▶ [What is being asked]: Restate the whole of the data below word for word, skipping the images.

▶ [Provided material]:

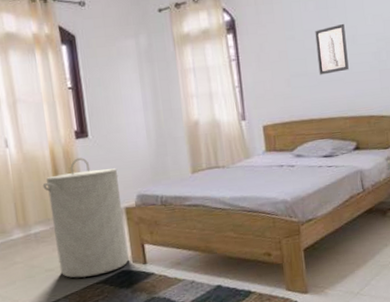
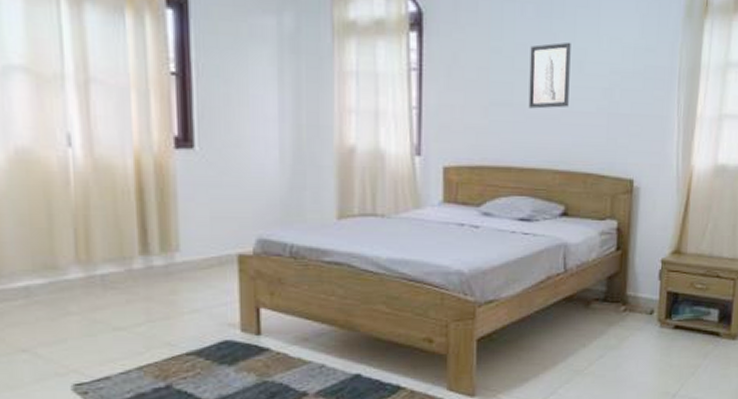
laundry hamper: present [42,158,129,278] -> none [119,176,236,344]

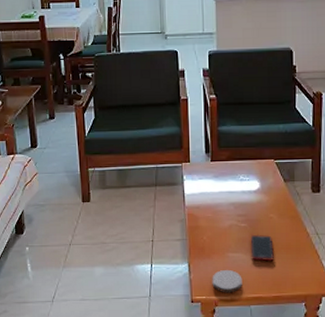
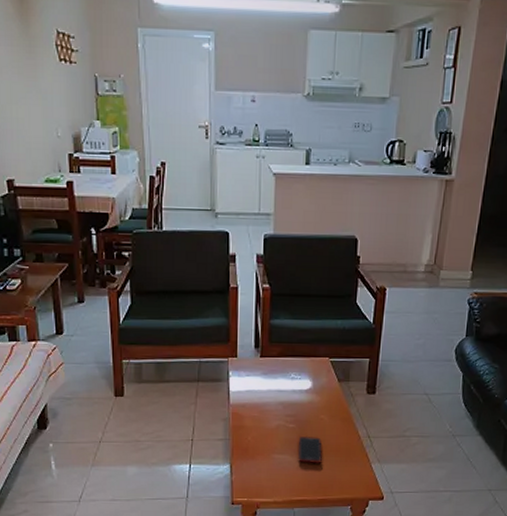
coaster: present [212,269,242,293] -> none [255,471,287,496]

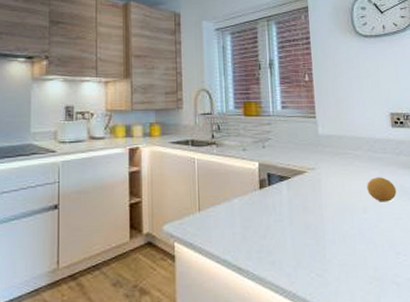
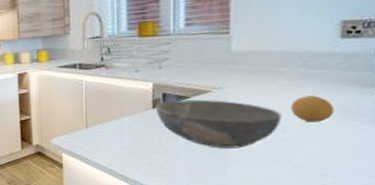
bowl: none [262,180,362,230] -> present [156,99,282,148]

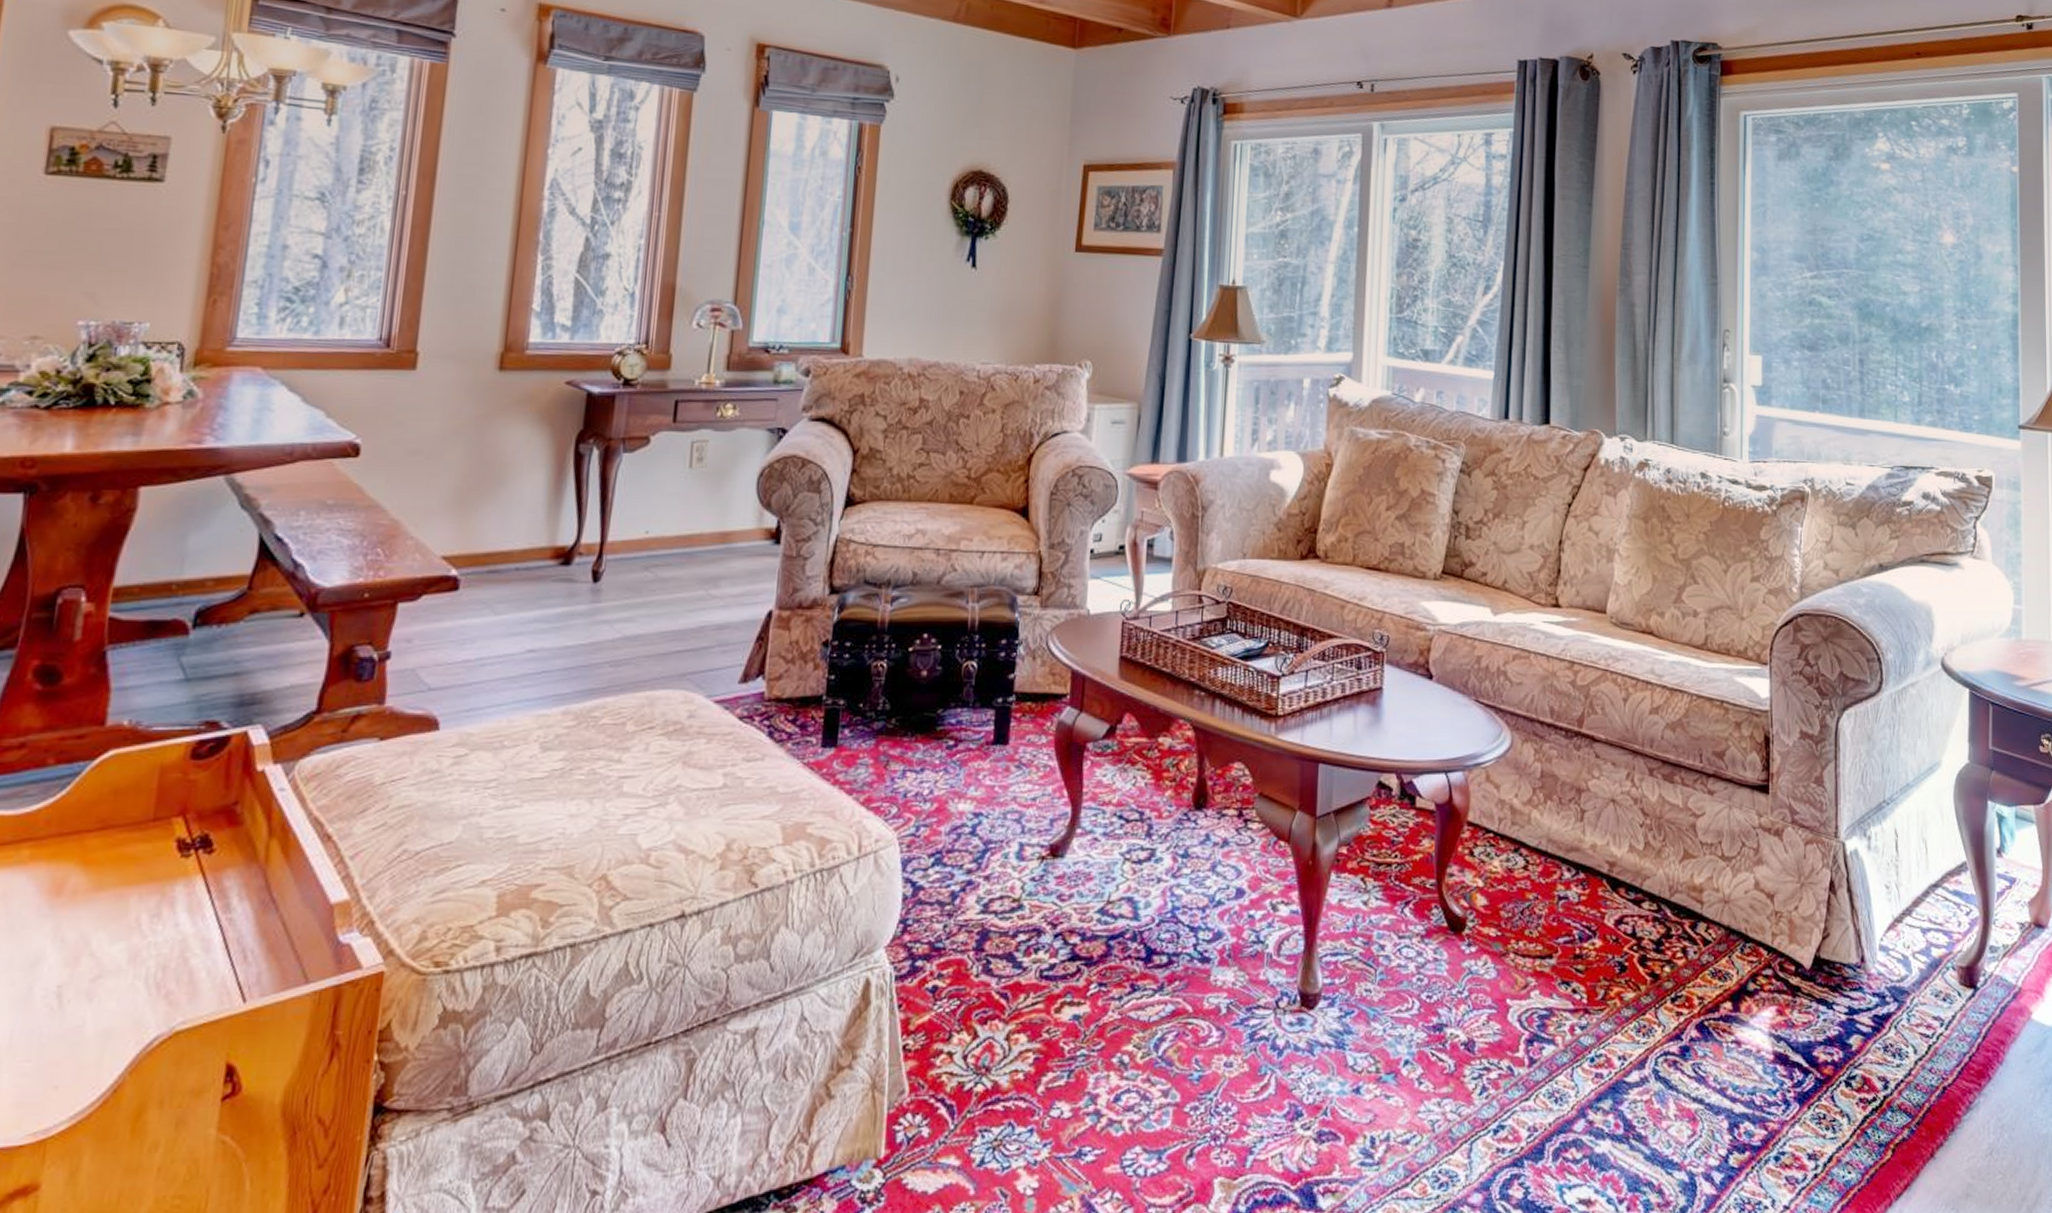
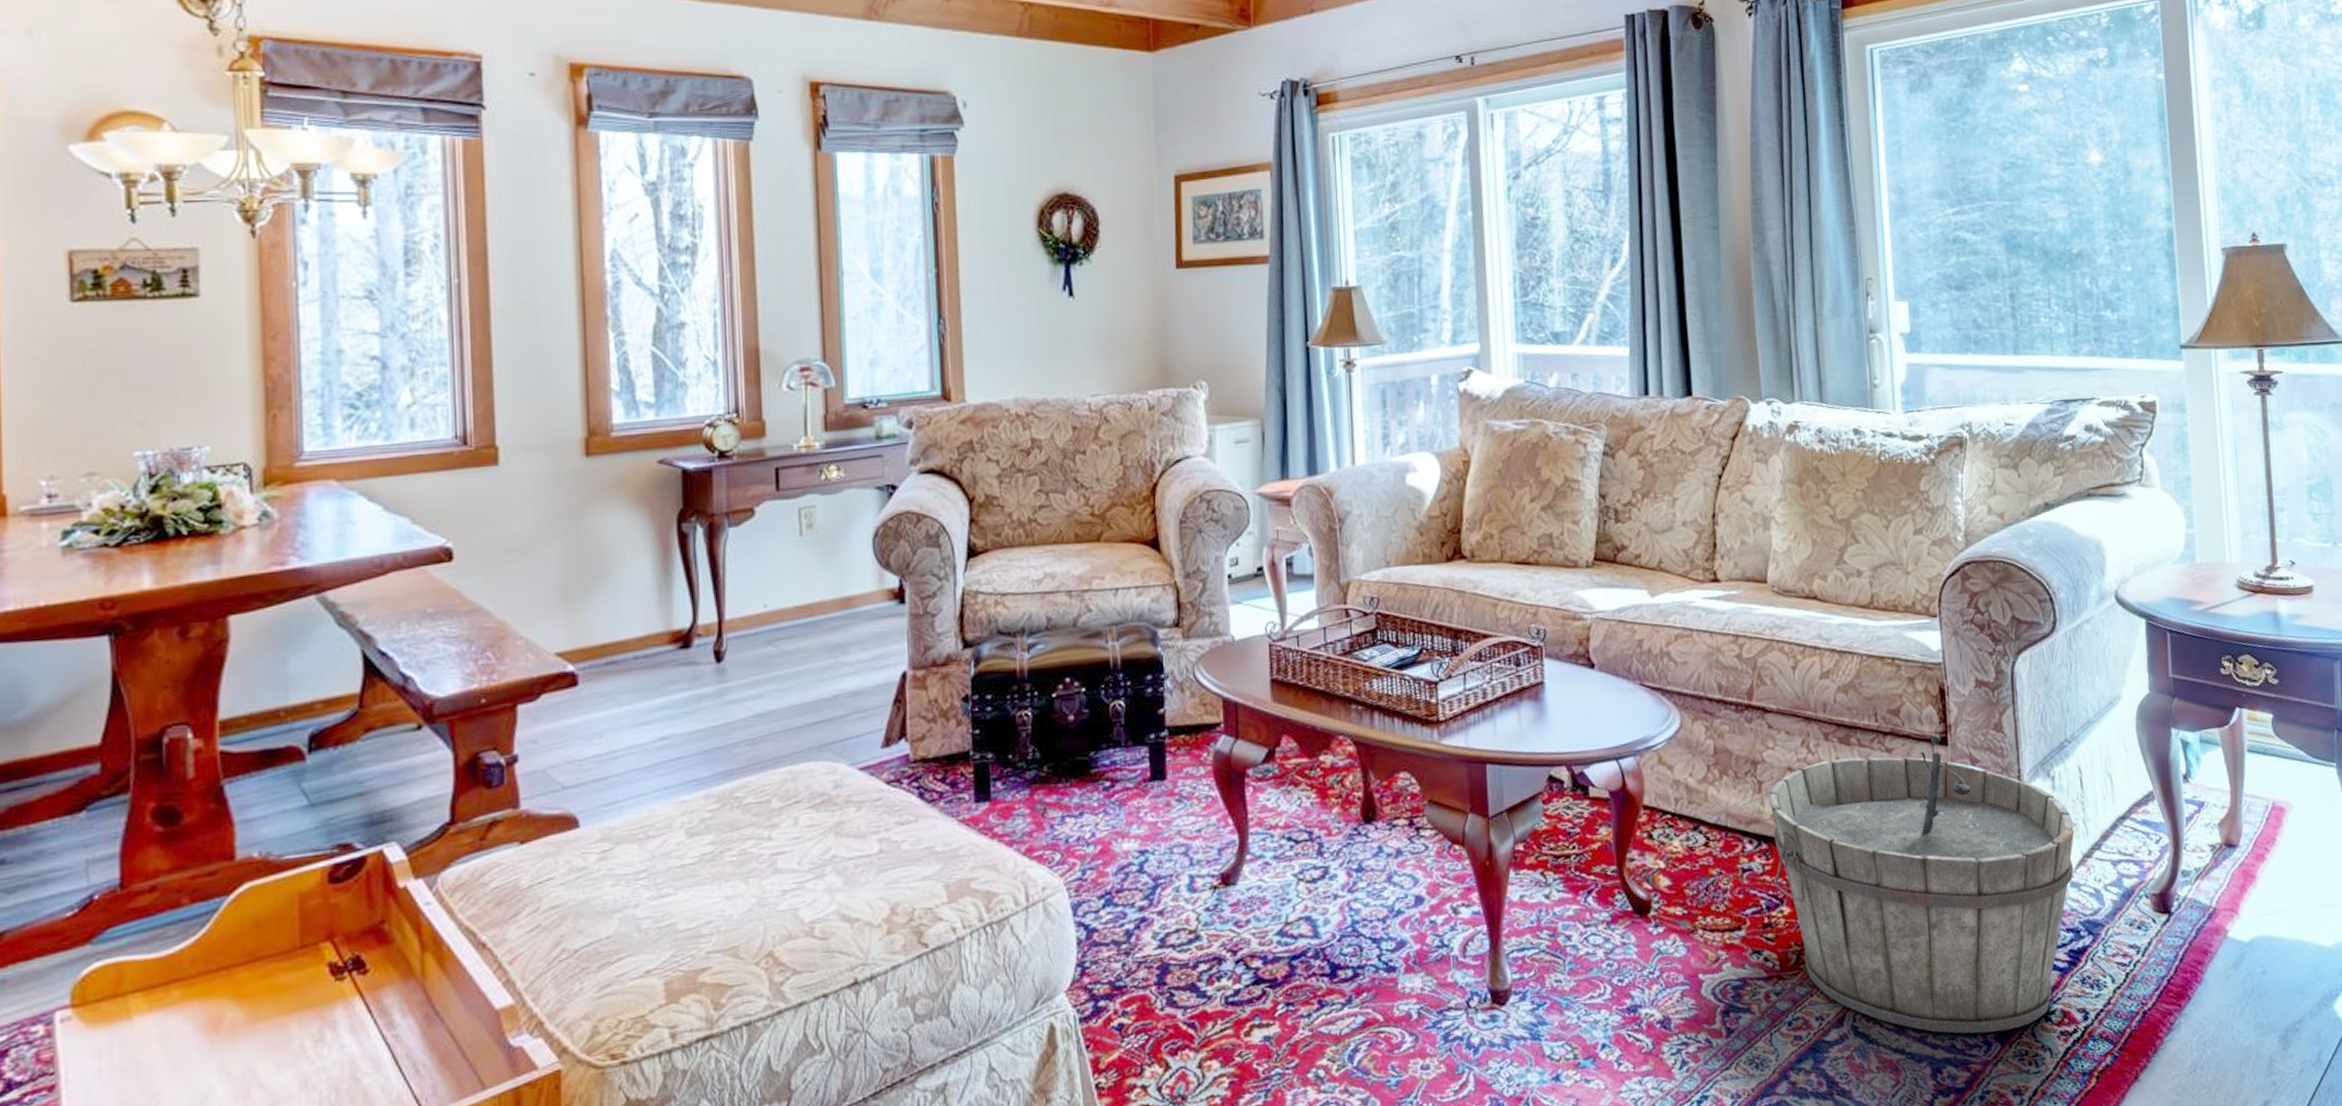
wooden bucket: none [1589,781,1887,1092] -> present [1768,734,2075,1034]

▶ [Exercise result]:
laundry hamper: present [42,158,129,278] -> none [119,176,236,344]

coaster: present [212,269,242,293] -> none [255,471,287,496]

bowl: none [262,180,362,230] -> present [156,99,282,148]

wooden bucket: none [1589,781,1887,1092] -> present [1768,734,2075,1034]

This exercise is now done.